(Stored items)
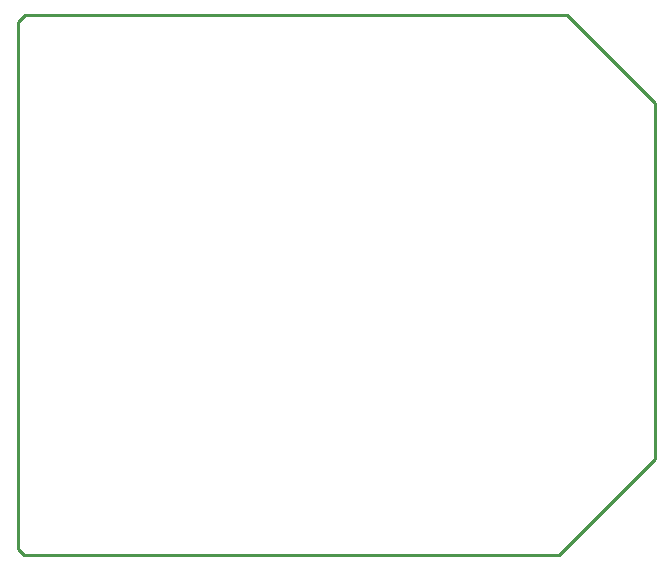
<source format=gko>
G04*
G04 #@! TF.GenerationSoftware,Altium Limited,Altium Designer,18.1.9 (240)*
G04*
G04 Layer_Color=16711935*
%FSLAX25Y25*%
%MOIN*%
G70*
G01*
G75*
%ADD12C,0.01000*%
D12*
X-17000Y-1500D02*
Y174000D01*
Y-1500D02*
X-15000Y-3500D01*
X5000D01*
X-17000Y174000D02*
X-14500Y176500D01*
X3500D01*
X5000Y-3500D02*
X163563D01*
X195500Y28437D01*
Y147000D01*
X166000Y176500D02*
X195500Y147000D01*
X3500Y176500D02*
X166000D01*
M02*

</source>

• Exercise brief:
Would you retype the entries above in full, exactly as written, minus the pictures?

• Task result:
<source format=gko>
G04*
G04 #@! TF.GenerationSoftware,Altium Limited,Altium Designer,18.1.9 (240)*
G04*
G04 Layer_Color=16711935*
%FSLAX25Y25*%
%MOIN*%
G70*
G01*
G75*
%ADD12C,0.01000*%
D12*
X-17000Y-1500D02*
Y174000D01*
Y-1500D02*
X-15000Y-3500D01*
X5000D01*
X-17000Y174000D02*
X-14500Y176500D01*
X3500D01*
X5000Y-3500D02*
X163563D01*
X195500Y28437D01*
Y147000D01*
X166000Y176500D02*
X195500Y147000D01*
X3500Y176500D02*
X166000D01*
M02*

</source>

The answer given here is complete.